The variable used for the above observation is ‘tmp’.
Please help us in resolving this.
void convert(__m128 &vrz /*inout*/, int art)
unsigned int _rounding_mode;
_rounding_mode = _MM_GET_ROUNDING_MODE();
__m128 tmp, scale_vr;
const float scale = (float)((unsigned int)1<<(31-(art)));
scale_vr = _mm_set1_ps(scale);
tmp = _mm_mul_ps(vrz, scale_vr);
vrz = _mm_insert_ps(vrz, _mm_castsi128_ps(_mm_cvtps_epi32(tmp)) , ((1)<<6) | ((1)<<4));
float a =( float) -0.8;
vrz = _mm_set1_ps(a);
Eswar Reddy K
sorry display proble... below are my compiler options:
BasicRuntimeChecks : Default
AdditionalOptions : /fp:precise
FlushDenormalResultsToZero : false
At issue here may be:
float a = (float)-0.8;
Where a does not use the same rounding mode (round down). As a quick test, compile as Debug build. After setting a=, open a Memory window and examine "&a". View as unsigned 1-byte integer. You should see "205 204 76 191". Subtract 1 from the 205 to undo the round up. Had this been zero, then 0-1 produces 255 with borrow propigating to next byte (i.e. subtract 1 from next byte). There will be some cases where the exponent will need to be adjusted, but this is not necessary for this experiment.

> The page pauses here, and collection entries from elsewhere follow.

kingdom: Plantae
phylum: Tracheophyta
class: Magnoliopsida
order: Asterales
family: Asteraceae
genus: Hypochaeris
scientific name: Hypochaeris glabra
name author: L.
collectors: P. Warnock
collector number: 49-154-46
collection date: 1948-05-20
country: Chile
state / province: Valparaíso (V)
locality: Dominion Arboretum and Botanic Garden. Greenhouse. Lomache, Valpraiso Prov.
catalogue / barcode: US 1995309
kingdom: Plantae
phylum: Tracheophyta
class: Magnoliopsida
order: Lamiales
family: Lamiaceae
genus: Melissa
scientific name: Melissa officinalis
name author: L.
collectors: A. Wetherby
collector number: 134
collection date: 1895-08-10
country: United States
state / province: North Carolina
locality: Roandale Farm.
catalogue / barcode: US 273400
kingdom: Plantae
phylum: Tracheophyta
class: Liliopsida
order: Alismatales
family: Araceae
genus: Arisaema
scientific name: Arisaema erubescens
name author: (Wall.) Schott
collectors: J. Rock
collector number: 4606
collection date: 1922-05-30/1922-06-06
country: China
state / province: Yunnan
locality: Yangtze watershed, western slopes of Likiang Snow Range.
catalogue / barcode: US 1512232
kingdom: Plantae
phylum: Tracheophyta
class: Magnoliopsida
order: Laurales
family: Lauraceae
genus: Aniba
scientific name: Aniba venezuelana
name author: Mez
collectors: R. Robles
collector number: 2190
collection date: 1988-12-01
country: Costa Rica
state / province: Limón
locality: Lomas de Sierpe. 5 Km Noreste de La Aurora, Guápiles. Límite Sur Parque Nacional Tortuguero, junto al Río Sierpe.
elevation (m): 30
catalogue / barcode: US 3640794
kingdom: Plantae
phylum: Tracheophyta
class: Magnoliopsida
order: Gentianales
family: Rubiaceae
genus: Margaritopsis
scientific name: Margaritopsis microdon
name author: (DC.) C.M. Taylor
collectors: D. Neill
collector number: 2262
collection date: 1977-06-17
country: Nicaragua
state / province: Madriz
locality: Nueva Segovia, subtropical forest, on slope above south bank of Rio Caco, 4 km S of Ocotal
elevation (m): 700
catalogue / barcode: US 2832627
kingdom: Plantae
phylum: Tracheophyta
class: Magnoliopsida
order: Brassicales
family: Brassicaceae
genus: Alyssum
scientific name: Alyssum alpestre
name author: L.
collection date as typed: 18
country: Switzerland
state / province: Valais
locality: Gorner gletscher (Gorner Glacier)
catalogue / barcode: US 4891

Once the value of a has been adjusted, continue and check the result.
For a formal fix, you will have to be careful as to how you preset your parameters that contain fractional values that cannot be precisely represented in binary. 0.1 is one such fraction as is 0.8.
The results looks ok for test cases 5 & 6.
Can please provide compiler options and other options if any for the test cases 5 & 6
Eswar Reddy K
Actually rounding is probably done by micro-operation control signal (mulps decoded into corresponding uop).It is interesting what triggers the execution of rounding mode(some control bit being set when mulps is decoded)by SIMD FPU.